Preparation and Materials
If they are to remain healthy, every relationship, group and community needs ways to revisit, renegotiate, and maintain agreements. Your class is no exception. This circle is an opportunity to check in about how we are doing with the agreements we have made, and to see if they need revising.
“Let’s say that you are a doctor, and this class is your patient. It shows up at your office for a routine examination. You take its pulse, run a few tests, ask it a few questions. Then you give your diagnosis. When the talking piece comes to you, share your diagnosis and recommendations.”
Ask for two or three students to volunteer to be witnesses during the circle. Explain: “As a witness your job will be to watch how the circle functions. You may interrupt at any time to share an observation about the circle. However, you job is not to respond to the questions we use during the circle discussion.”
Clarify as needed.
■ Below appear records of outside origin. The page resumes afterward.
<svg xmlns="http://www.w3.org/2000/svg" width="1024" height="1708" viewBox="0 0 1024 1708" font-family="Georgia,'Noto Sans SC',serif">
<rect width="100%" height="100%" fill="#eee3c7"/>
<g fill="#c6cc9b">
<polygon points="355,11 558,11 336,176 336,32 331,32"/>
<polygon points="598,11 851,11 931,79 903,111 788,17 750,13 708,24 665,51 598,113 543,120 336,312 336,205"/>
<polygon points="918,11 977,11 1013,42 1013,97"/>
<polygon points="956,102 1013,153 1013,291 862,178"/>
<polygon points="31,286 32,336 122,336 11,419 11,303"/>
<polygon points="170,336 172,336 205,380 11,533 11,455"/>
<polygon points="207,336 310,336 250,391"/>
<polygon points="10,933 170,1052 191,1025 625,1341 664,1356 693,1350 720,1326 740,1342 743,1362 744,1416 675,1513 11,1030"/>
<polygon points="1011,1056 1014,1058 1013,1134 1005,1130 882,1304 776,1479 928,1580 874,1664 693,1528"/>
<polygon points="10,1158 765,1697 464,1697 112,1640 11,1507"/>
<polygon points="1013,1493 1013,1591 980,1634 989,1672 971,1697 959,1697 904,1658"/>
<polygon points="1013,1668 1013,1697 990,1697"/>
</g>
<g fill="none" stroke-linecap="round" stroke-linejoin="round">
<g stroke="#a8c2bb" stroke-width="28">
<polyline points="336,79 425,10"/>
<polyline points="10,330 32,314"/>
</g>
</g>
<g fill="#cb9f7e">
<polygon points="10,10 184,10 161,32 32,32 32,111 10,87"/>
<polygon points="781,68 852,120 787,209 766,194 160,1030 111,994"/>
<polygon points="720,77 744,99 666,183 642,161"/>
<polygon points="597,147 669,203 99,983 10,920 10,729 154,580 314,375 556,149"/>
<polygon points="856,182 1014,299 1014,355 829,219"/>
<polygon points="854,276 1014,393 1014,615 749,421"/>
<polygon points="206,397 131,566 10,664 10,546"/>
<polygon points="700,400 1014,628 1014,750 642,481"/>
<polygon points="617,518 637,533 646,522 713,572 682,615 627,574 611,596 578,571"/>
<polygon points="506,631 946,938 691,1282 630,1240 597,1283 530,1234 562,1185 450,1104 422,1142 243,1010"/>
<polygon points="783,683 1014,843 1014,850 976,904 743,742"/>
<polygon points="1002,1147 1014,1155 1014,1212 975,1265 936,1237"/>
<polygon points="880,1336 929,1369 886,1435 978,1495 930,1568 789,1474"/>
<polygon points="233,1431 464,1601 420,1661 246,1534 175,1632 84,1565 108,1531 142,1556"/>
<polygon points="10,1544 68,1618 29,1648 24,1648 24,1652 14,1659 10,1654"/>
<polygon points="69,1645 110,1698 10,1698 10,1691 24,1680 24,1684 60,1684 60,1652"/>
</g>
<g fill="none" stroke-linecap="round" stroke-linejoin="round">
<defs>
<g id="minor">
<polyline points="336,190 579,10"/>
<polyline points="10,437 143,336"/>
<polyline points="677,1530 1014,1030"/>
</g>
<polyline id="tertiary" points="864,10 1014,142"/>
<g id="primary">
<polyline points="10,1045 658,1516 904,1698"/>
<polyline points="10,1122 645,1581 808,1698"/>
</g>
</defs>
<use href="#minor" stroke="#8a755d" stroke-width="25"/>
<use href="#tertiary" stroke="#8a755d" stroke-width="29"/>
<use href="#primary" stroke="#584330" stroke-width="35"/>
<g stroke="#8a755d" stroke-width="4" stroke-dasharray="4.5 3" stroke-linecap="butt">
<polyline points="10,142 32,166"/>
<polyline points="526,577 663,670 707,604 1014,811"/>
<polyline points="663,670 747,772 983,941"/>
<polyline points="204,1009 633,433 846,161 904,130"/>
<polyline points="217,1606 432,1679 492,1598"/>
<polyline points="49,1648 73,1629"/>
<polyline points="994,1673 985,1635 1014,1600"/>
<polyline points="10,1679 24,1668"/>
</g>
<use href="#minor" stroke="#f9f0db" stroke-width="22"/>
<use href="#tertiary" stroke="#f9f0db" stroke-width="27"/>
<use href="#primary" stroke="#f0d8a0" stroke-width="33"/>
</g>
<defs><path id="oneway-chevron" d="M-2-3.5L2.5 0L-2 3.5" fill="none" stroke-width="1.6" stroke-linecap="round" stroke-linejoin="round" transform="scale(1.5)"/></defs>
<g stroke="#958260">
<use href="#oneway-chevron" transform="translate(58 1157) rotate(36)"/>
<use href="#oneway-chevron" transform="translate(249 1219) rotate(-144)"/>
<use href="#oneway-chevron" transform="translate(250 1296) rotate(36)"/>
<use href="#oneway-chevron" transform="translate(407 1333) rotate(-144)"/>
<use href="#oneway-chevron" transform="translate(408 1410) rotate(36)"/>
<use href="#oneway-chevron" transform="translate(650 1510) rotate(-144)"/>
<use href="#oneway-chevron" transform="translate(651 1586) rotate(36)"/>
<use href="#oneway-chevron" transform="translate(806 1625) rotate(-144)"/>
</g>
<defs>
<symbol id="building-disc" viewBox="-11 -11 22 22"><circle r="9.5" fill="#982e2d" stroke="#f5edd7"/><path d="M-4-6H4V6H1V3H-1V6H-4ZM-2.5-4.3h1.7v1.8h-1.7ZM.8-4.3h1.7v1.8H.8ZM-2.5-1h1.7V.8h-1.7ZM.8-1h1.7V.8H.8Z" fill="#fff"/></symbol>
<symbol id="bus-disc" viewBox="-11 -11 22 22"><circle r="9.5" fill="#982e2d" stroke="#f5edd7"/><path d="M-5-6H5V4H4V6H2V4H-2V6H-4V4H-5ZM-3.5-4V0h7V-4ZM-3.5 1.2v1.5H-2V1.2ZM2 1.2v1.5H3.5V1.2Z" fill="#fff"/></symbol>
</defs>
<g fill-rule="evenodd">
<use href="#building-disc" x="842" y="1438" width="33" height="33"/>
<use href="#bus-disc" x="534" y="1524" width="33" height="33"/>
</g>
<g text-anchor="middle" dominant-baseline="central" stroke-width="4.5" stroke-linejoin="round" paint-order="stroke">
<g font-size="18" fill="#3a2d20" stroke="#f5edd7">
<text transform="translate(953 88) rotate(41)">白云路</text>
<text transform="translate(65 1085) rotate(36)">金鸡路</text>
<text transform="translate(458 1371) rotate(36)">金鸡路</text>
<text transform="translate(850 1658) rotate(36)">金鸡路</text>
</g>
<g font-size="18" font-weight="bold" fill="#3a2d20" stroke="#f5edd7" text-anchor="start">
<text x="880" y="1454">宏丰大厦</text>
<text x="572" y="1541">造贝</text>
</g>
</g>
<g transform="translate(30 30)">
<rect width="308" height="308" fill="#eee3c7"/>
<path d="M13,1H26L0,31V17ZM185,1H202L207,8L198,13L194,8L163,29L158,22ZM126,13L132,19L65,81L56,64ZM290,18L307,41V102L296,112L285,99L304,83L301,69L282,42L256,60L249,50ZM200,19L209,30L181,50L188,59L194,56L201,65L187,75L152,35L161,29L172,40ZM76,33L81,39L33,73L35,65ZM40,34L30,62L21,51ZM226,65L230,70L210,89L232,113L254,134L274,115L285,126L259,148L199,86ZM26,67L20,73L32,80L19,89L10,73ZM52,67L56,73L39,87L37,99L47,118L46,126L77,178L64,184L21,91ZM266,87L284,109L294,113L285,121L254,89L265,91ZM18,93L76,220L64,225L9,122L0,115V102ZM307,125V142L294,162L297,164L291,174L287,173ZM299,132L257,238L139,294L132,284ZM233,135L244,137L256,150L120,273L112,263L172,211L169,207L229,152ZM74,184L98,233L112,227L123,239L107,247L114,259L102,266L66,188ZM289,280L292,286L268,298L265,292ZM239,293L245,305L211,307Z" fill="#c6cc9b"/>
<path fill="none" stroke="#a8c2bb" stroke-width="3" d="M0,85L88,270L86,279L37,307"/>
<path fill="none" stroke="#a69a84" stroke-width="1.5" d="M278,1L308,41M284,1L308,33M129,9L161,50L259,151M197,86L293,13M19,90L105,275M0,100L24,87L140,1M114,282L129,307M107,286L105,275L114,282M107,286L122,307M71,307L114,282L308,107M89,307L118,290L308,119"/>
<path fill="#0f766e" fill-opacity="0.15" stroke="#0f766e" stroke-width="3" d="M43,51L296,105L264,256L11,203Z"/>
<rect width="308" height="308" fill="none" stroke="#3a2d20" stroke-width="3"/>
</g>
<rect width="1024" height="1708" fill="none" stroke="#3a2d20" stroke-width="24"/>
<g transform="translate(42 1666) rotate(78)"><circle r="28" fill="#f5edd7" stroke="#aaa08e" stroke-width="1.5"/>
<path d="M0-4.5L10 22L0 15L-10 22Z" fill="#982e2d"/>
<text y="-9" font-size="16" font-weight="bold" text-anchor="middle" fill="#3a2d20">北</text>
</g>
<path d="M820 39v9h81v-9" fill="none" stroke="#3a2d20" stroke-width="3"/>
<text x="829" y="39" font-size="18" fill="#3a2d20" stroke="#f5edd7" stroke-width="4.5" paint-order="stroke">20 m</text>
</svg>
It is helpful to agree upon a signal that the witness will use if they wish to interrupt the circle to make a witness comment (e.g. raise hand, ring a bell, etc.)
Use Basic Circle or Spiral Circle. Use these prompts (modify them as needed for your class):
If it becomes apparent that there are agreements that need to be discussed and modified, or if students want to make new agreements, remind students of the meta-agreements. Then use the “Fists to Five” method to support students’ exploration of agreements (refer to Lesson Plan 2).
Ask students who were assigned to the role of witness to briefly make any “witness comments” about the circle. Restrict responses to what they share to “Thank you.”
Close the Circle
Using the talking piece, ask students to share about their experience of today’s circle.